— Consegne dell'esercizio —
**a.** Secondo il testo sull'inizio del Sessantotto, quale facoltà e quale ateneo frequentava Pier Alberto Bertazzi nel novembre 1967?
**b.** Prosegui il testo sull'inizio del Sessantotto a partire dall'ultima frase riportata.

— Estratto selezionato —
• • • • •

Così iniziò il Sessantotto
A 50 anni di distanza, Luciano Pero, tra i capi del Movimento Studentesco, e Pier Alberto Bertazzi, allora giessino, tornano sui fatti dell'Università Cattolica che diedero il via alla protesta. Da "Tracce" di novembreQuel giorno di fine novembre del 1967, davanti ai cancelli chiusi dell’Università Cattolica di Milano, c’erano tutti e due: Luciano Pero, terzo anno di Filosofia nell’ateneo di largo Gemelli, e Pier Alberto Bertazzi, studente di Medicina alla Statale. Stessa età, 22 anni. Pero con il megafono in mano accanto a Mario Capanna e Michelangelo Spada - tutti e tre espulsi giorni prima per aver occupato la Cattolica - guida la protesta degli studenti contro le autorità accademiche. Bertazzi, come tanti altri universitari milanesi, è arrivato seguendo il fermento che da settimane serpeggia negli atenei. «Un’urgenza di autenticità del vivere dettata da un’irrequietezza», la definì don Giussani. È una protesta pacifica, fino a quando inavvertitamente qualcuno lancia un pezzo di legno e i carabinieri, presi di sorpresa, reagiscono contro i ragazzi. Tutti fuggono. È la miccia che accende la protesta nel capoluogo lombardo e che esploderà l’anno successivo in Italia e in Europa: è l’inizio del Sessantotto.
Pero e Bertazzi quel giorno forse si sono solo incrociati. Dopo, quell’irrequietezza che animava entrambi li ha portati a percorrere strade differenti. Oggi, che l’uno è docente di Organizzazione per il Mip al Politecnico di Milano e l’altro di Medicina del lavoro in Statale, si sono incontrati. È nato un dialogo che, senza scivolare in ricordi nostalgici o analisi storiche astratte, ha ripercorso quel periodo tumultuoso, ma soprattutto ha fatto emergere cosa quell’esperienza ha generato nella vita di ciascuno.
Partiamo dall’inizio, dalla tradizione cattolica che permeava la vostra vita.

• • • • •

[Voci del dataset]
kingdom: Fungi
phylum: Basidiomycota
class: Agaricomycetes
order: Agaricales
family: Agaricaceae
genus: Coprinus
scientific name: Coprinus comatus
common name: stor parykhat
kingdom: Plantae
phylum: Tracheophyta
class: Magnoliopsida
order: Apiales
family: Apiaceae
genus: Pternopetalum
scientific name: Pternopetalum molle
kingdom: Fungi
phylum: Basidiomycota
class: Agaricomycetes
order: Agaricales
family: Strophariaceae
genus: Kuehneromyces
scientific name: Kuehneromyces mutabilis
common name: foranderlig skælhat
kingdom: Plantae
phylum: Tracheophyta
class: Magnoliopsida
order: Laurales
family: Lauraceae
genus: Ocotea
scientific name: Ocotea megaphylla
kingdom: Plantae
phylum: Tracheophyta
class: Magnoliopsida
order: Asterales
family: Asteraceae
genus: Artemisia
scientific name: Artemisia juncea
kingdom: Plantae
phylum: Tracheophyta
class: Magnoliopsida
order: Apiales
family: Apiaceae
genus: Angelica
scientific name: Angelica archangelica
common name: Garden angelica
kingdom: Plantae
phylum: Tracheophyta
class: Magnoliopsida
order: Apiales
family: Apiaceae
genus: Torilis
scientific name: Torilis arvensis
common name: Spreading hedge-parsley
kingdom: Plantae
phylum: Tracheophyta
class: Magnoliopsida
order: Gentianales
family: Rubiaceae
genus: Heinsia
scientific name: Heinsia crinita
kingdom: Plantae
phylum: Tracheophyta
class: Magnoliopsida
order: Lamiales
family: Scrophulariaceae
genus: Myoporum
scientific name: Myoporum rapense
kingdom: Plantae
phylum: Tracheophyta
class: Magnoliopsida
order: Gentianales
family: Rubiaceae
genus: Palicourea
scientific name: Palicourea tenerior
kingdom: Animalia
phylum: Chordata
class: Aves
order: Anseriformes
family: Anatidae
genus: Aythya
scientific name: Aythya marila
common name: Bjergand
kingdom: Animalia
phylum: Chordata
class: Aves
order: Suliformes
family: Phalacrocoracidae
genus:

• • • • •

— Risultati dell'esercizio —
**a.** Medicina, all'Università Statale di Milano.

**b.**
Pero. Io ero molto attivo nella Diocesi di Alessandria dove vivevo. Facevo parte dei boy scout e con alcuni giovani partecipavo a gruppi di studio sul Concilio Vaticano II, da cui eravamo rimasti affascinati. Sapevamo quasi a memoria le encicliche (la Pacem in terris, soprattutto) e l’Umanesimo integrale di Jacques Maritain era un testo che avevamo letto più volte. La scelta della Cattolica per me si inseriva in questo contesto.
Bertazzi. Io venivo da un’educazione cattolica. Ma nel ’62, al liceo classico Parini, l’incontro con Gioventù Studentesca era stato una svolta. Anzi, la scoperta di un cattolicesimo nuovo. Non tanto una questione dottrinale, quanto l’aver trovato un’esperienza del vivere piena di senso, capace di rispondere al bisogno di significato di cui quasi non avevo percezione. È stato un incontro, più che con un gruppo, con una possibilità di vivere, che mi ha lanciato nella realtà dando uno scatto al cattolicesimo tradizionale che io avevo fino ad allora vissuto. Anche io, come tutti in GS, seguivo e vivevo il Concilio, leggendo quotidianamente gli articoli di Clemente Riva e Raniero La Valle.
Con queste diverse esperienze siete approdati in università.
Pero. In Cattolica io trovo un ambito poco “conciliare”. La facoltà di Filosofia aveva un’impronta medievale. Non si studiavano le scienze moderne: poca psicoanalisi, la sociologia non era vista bene, tantomeno l’economia keynesiana, per leggere Hegel bisognava chiedere il permesso al direttore spirituale. Insomma, se il Concilio era nato per adeguare il messaggio cristiano al mondo moderno, in Cattolica si percepiva una vecchiezza dell’insegnamento. E questo portava a uno scontro culturale. D’altra parte, dentro il mondo cattolico era in atto questo confronto tra una parte più tradizionale e una più conciliarista. Ma la società era in evoluzione, tanti cambiamenti...
Bertazzi. Arrivai in università quando cominciavo a vedere in GS alcune incrinature, dovute a mio avviso a due fattori. Il primo, nel ’65 la sostituzione di don Giussani alla guida. Il secondo, il fatto che ci fosse un sommovimento rispetto all’urgenza di rispondere a certi bisogni che si percepivano dentro la società. Qualcuno diceva: «Va bene, andiamo in Bassa, facciamo il doposcuola: ma basta con tutta l’ingiustizia che vediamo?». Serpeggiava l’idea che fosse necessario un impegno politico per risolvere la situazione.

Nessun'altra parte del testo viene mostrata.